Original poem reprinted online here: "My Childhood" by Matthew Zapruder
Originally read: September 24, 2013
More information about the Poet: Matthew Zapruder
So Matthew Zapruder discusses how he came up with the poem, and the last two sentences sums up his creation process, "I guess I knew what I was writing about without knowing it, and the title just says it. The title plus poem felt personally inevitable, and out of my hands."
"Out of my hands" is a good allegory for this poem. The poem is the speaker in the situation rather than being part of it, so the title, "My Childhood" which could be a very internal sentimental topic turns into a vivid observation.

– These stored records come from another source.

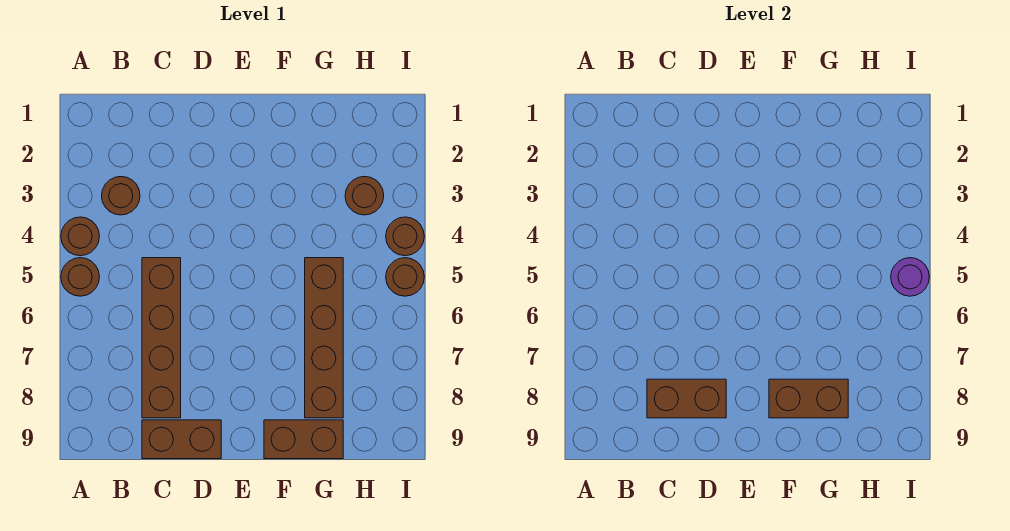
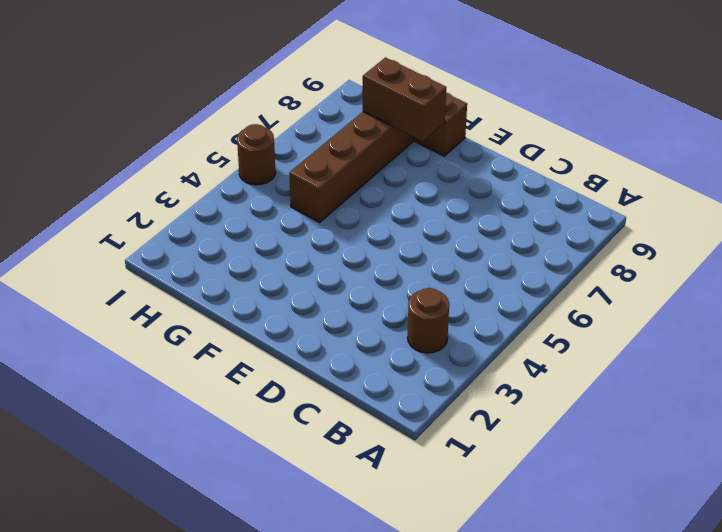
none -> brown round brick A4 level 1
none -> brown round brick A5 level 1
none -> brown brick C5:C8 level 1

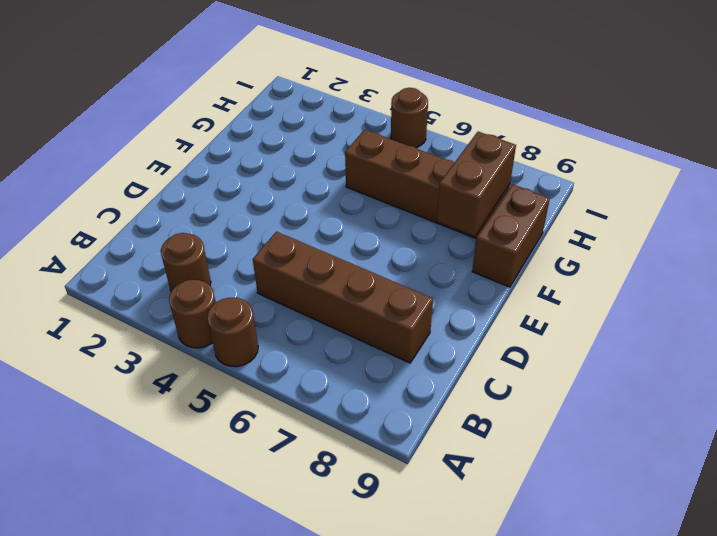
none -> brown brick C9:D9 level 1
none -> brown round brick H3 level 1
none -> brown round brick I4 level 1

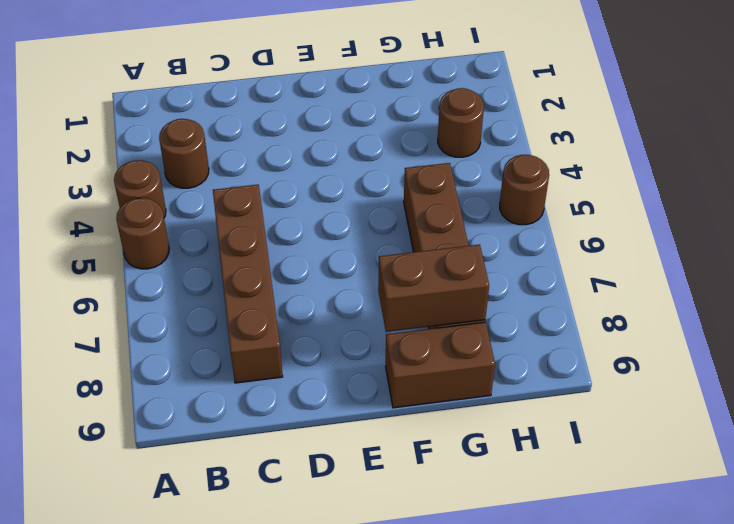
none -> brown brick C9:D9 level 1
none -> brown round brick I4 level 1
none -> brown brick C8:D8 level 2

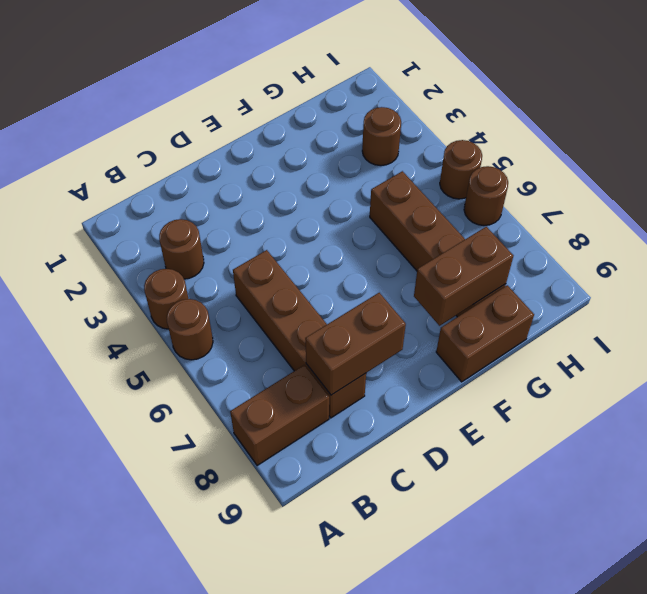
brown brick A8:B8 level 1 -> brown brick C9:D9 level 1
brown round brick I6 level 1 -> brown round brick I4 level 1
none -> purple round brick I5 level 2

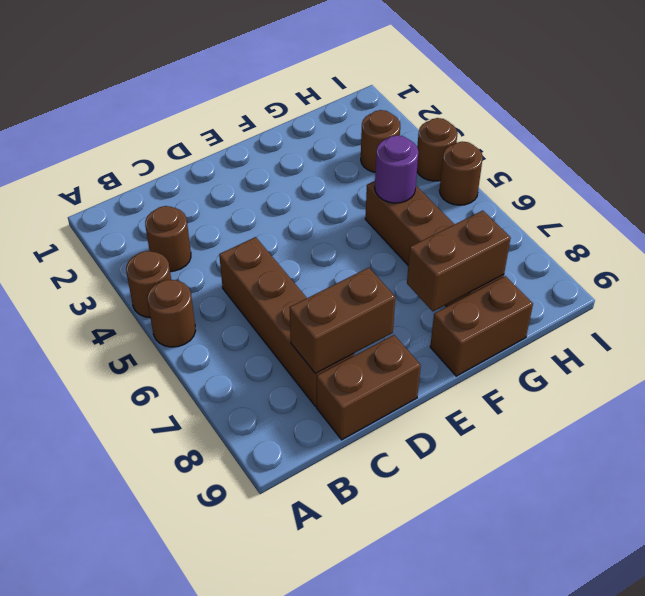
purple round brick G5 level 2 -> purple round brick I5 level 2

"the orange ball arcs perfectly into the orange hop / making a sound like a drawer closing." So why not "basketball"? Well the addition of the color brings in a sense of blur which is against the simile of "drawer closing." There's something not exact about the clearness of the images.
"you will never get to hold that" and the next line affirms the sentiment of the inability to "hold" (with it's duplicate connotations) the actual -- visual and sound, even though they are "clear."
"I am here and nothing terrible will ever happen" This is mostly a tone line for me in which the speaker just brings up what he remembers about "my childhood" also note the lack of punctuation to punctuate the stream-of-consciousness -- fluid thoughts, not necessarily connected but under the same topic.
"across the street the giant white house full of kids / turns the pages of an endless book" The simile in the beginning blurs the precise, the metaphor here does the opposite. The place is somewhat unclear, but the intent can be drawn out here -- life stories, life poems, life <insert text here> -- weirdly, I feel the poem is most sentimental here, but, at the same time, there's no emotional attachment from the speaker, just observation.
"The mother comes home and finds the child animal sleeping". Past me wrote, "Child? Animal? Both?" The observations have a tint of judgement based on wording, but nothing is concrete as "I left my notebook beside the bed"
"the father came home and sat and quietly talked / one square of light on the wall waiting patiently" here's another question. Each line stand alone? For me these two lines fit together because the sonic and the visual image ties in with the beginning image -- only in reverse. "the father" is the second half of the simile "drawer closing" and the "one square of light" is like the "orange" image. The senses are inverted, but still mean the same -- blurred.
"I will learn my multiplication tables / while the women in the old photograph looks in a different direction". Distance. Just like "the" father instead of "my" in childhood, here the separation is not only through time, but through direction and vision. Yes, it's a photograph, but the focus is actually "different direction".